As the name suggests it is used to Capture Input signal. When a transition event occurs on a Capture pin , it can be used to copy the value of TC into any of the 4 Capture Register or to genreate an Interrupt. Hence these can be also used to demodulated PWM signals. We are not going to use them in this tutorial since we are only concerned with using Timer block as a ‘Timer’. We’ll see them in a later tutorial.

LPC1343 which is found on LPCXpresso Board has four Match Outputs and one Capture Input.

Naming Conventions used in this Tutorial: CT32Bx and TMR32Bx both are same and refer to 32-Bit Timer ‘x‘. E.g. CT32B0 and TMR32B0 refer to 32-bit Timer 0. CT32Bx_MATn refers to Match output ‘n‘ for 32bit Timer ‘x‘. These are the naming conventions used in the Datasheet and User Manual of LPC13xx.

LPC134x Timer Registers

We will be using CMSIS based lpc13xx.h (ARM Cortex M3) header file for programming. In CMSIS, all the Registers used to program and use 32-bit timers are defined as members of structure(pointer) LPC_TMR32Bx where x is the 32-bit Timer module 0 or 1. So for Timer0 we will use LPC_TMR32B0 and so on. Registers can be accessed by de-referencing the pointer using “->” operator. For, example we can access TCR of Timer0 block as LPC_TMR32B0->TCR. Similary for 16-bit Timer block, the structure is defined as LPC_TMR16Bx where x is the 16-bit Timer module 0 or 1.

Now lets see some of the main 32-bit timer registers used in LPC1343 Timer Programming.

1) PR (LPC_TMR32Bx->PR): Prescale Register – Stores Prescale Value.

2) PC (LPC_TMR32Bx->PC): Prescale Counter Register – This register increments on every PCLK(CCLK). This register controls the resolution of the timer. When PC reaches the value in PR , PC is reset back to 0 and Timer Counter is incremented by 1. Hence if PR=0 then Timer Counter Increments on every 1 PCLK. E.g. If PR=9 then Timer Counter Increments on every 10th cycle of PCLK. Hence by selecting an appropriate prescale value we can control the resolution of the timer.

3) TC (LPC_TMR32Bx->TC): Timer Counter Register – This stores current Timer Counter Value. Timer Counter increments when PC reaches its maximum value as specified by PR. If timer is not reset explicitly(directly) or by using an interrupt then it will act as a free running counter which resets back to zero when it reaches its maximum value which is 0xFFFFFFFF.

--

▶ [Set exercise 1]:
Answer these questions about the LPC1343 timer text:
(a) How many Match Outputs and Capture Inputs does the LPC1343 have?
(b) In CMSIS, under what structure name are the 16-bit Timer block registers defined?
(c) At what maximum value does a free-running Timer Counter reset back to zero?

--

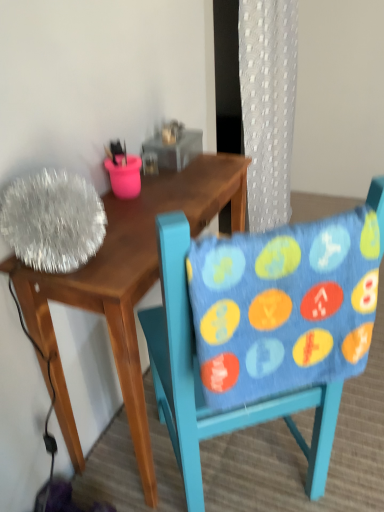
Image resolution: width=384 pixels, height=512 pixels. What do you see at coordinates (200, 380) in the screenshot?
I see `blue fabric chair at center` at bounding box center [200, 380].

This screenshot has width=384, height=512. I want to click on blue fabric pillow at center, so click(x=284, y=306).

Which of these two, blue fabric pillow at center or wooden desk at left, stands taller?

With more height is wooden desk at left.

From the picture: Which is more to the left, blue fabric pillow at center or wooden desk at left?

wooden desk at left is more to the left.

Is blue fabric pillow at center oriented away from wooden desk at left?

No.

Between blue fabric pillow at center and wooden desk at left, which one is positioned behind?

wooden desk at left is behind.

Which of these two, blue fabric chair at center or wooden desk at left, stands taller?

Standing taller between the two is blue fabric chair at center.

Is blue fabric chair at center turned away from wooden desk at left?

No, wooden desk at left is not at the back of blue fabric chair at center.

Locate an element on the screen. This screenshot has height=512, width=384. desk behind the blue fabric chair at center is located at coordinates (127, 285).

Which is farther, (x=173, y=405) or (x=89, y=262)?

The point (x=173, y=405) is farther.

In the scene shown: How distant is blue fabric chair at center from blue fabric pillow at center?

blue fabric chair at center and blue fabric pillow at center are 6.35 inches apart.

Is the surface of blue fabric chair at center in direct contact with blue fabric pillow at center?

They are not placed beside each other.

Considering the points (375, 191) and (276, 376), which point is in front, point (375, 191) or point (276, 376)?

The point (276, 376) is in front.

Consider the image. Is blue fabric chair at center positioned behind blue fabric pillow at center?

Yes, the depth of blue fabric chair at center is greater than that of blue fabric pillow at center.

Does blue fabric pillow at center touch blue fabric chair at center?

No, blue fabric pillow at center is not with blue fabric chair at center.

From a real-world perspective, is blue fabric pillow at center over blue fabric chair at center?

Yes, from a real-world perspective, blue fabric pillow at center is above blue fabric chair at center.

Is blue fabric pillow at center facing towards blue fabric chair at center?

Yes, blue fabric pillow at center is facing blue fabric chair at center.

Is blue fabric pillow at center shorter than blue fabric chair at center?

Yes.

Can you confirm if wooden desk at left is taller than blue fabric pillow at center?

Yes, wooden desk at left is taller than blue fabric pillow at center.

From the picture: Can you confirm if wooden desk at left is wider than blue fabric pillow at center?

Yes, wooden desk at left is wider than blue fabric pillow at center.

Measure the distance between wooden desk at left and blue fabric pillow at center.

wooden desk at left and blue fabric pillow at center are 33.77 centimeters apart.

Is wooden desk at left aimed at blue fabric pillow at center?

Yes, wooden desk at left is aimed at blue fabric pillow at center.

How far apart are wooden desk at left and blue fabric chair at center?

10.25 inches.

Between wooden desk at left and blue fabric chair at center, which one is positioned in front?

blue fabric chair at center is more forward.

Who is smaller, wooden desk at left or blue fabric chair at center?

With smaller size is wooden desk at left.

Locate an element on the screen. Image resolution: width=384 pixels, height=512 pixels. pillow on the right side of wooden desk at left is located at coordinates (284, 306).

Where is `desk that is above the blue fabric chair at center (from the image's perspective)`? The height and width of the screenshot is (512, 384). desk that is above the blue fabric chair at center (from the image's perspective) is located at coordinates (127, 285).

When comparing their distances from blue fabric pillow at center, does wooden desk at left or blue fabric chair at center seem closer?

blue fabric chair at center.

Consider the image. Which object lies further to the anchor point wooden desk at left, blue fabric pillow at center or blue fabric chair at center?

blue fabric pillow at center is positioned further to the anchor wooden desk at left.

Estimate the real-world distances between objects in this image. Which object is further from blue fabric chair at center, blue fabric pillow at center or wooden desk at left?

wooden desk at left is positioned further to the anchor blue fabric chair at center.

Which object lies further to the anchor point wooden desk at left, blue fabric chair at center or blue fabric pillow at center?

The object further to wooden desk at left is blue fabric pillow at center.

When comparing their distances from blue fabric pillow at center, does blue fabric chair at center or wooden desk at left seem further?

wooden desk at left is positioned further to the anchor blue fabric pillow at center.

Based on their spatial positions, is wooden desk at left or blue fabric pillow at center further from blue fabric chair at center?

wooden desk at left lies further to blue fabric chair at center than the other object.

Locate an element on the screen. The height and width of the screenshot is (512, 384). chair between blue fabric pillow at center and wooden desk at left along the z-axis is located at coordinates (200, 380).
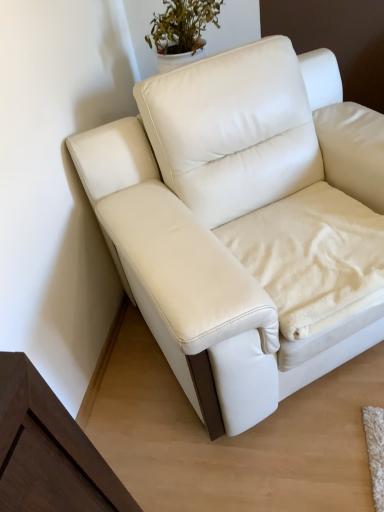
Question: Is white leather couch at center positioned far away from white fleece blanket at lower right?

Choices:
 (A) no
 (B) yes

Answer: (A)

Question: Can you confirm if white leather couch at center is positioned to the left of white fleece blanket at lower right?

Choices:
 (A) no
 (B) yes

Answer: (B)

Question: Can you confirm if white leather couch at center is taller than white fleece blanket at lower right?

Choices:
 (A) no
 (B) yes

Answer: (B)

Question: Considering the relative sizes of white leather couch at center and white fleece blanket at lower right in the image provided, is white leather couch at center shorter than white fleece blanket at lower right?

Choices:
 (A) no
 (B) yes

Answer: (A)

Question: Considering the relative sizes of white leather couch at center and white fleece blanket at lower right in the image provided, is white leather couch at center bigger than white fleece blanket at lower right?

Choices:
 (A) yes
 (B) no

Answer: (A)

Question: Is the depth of white leather couch at center less than that of white fleece blanket at lower right?

Choices:
 (A) no
 (B) yes

Answer: (B)

Question: Can you confirm if white fleece blanket at lower right is taller than white leather couch at center?

Choices:
 (A) no
 (B) yes

Answer: (A)

Question: From the image's perspective, is white fleece blanket at lower right beneath white leather couch at center?

Choices:
 (A) no
 (B) yes

Answer: (B)

Question: Is white fleece blanket at lower right shorter than white leather couch at center?

Choices:
 (A) no
 (B) yes

Answer: (B)

Question: Does white fleece blanket at lower right lie in front of white leather couch at center?

Choices:
 (A) yes
 (B) no

Answer: (B)

Question: Are white fleece blanket at lower right and white leather couch at center far apart?

Choices:
 (A) no
 (B) yes

Answer: (A)

Question: Can you confirm if white fleece blanket at lower right is thinner than white leather couch at center?

Choices:
 (A) yes
 (B) no

Answer: (A)

Question: Is white fleece blanket at lower right in front of or behind white leather couch at center in the image?

Choices:
 (A) behind
 (B) front

Answer: (A)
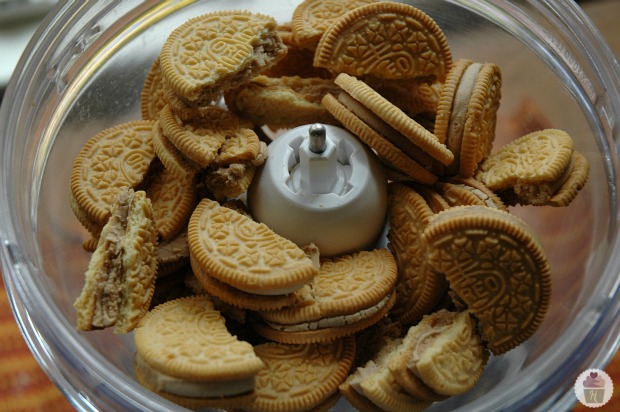
Where is `shinny wooden surface`? The image size is (620, 412). shinny wooden surface is located at coordinates (20, 367).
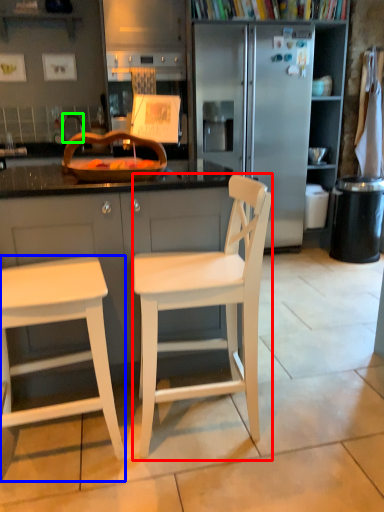
Question: Considering the real-world distances, which object is farthest from chair (highlighted by a red box)? stool (highlighted by a blue box) or faucet (highlighted by a green box)?

Choices:
 (A) stool
 (B) faucet

Answer: (B)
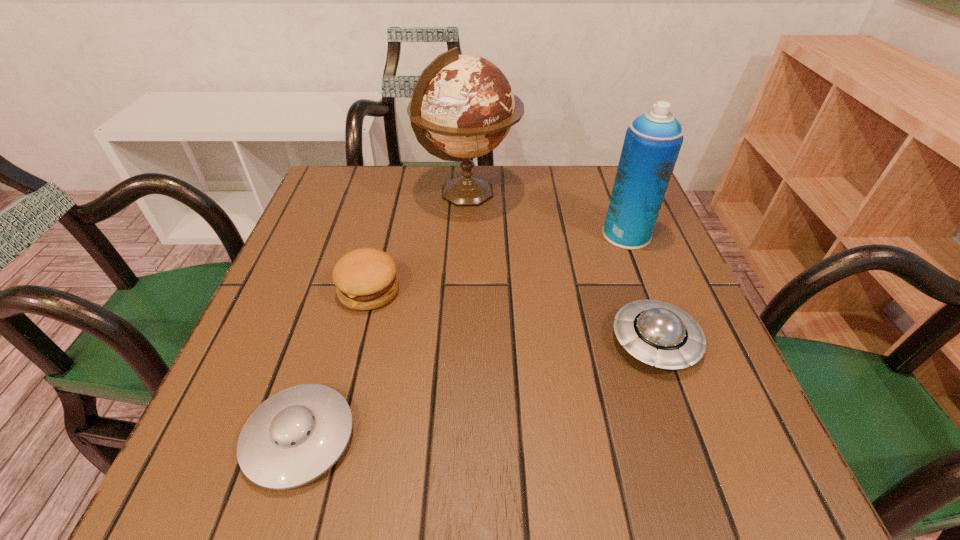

--

▶ [Set exercise 2]:
Pull out every line of the listing that contains the word "smaller".

▶ [Worked solution 1]:
(a) Four Match Outputs and one Capture Input.
(b) LPC_TMR16Bx, where x is the 16-bit Timer module 0 or 1.
(c) 0xFFFFFFFF.

▶ [Worked solution 2]:
Who is smaller, wooden desk at left or blue fabric chair at center?
With smaller size is wooden desk at left.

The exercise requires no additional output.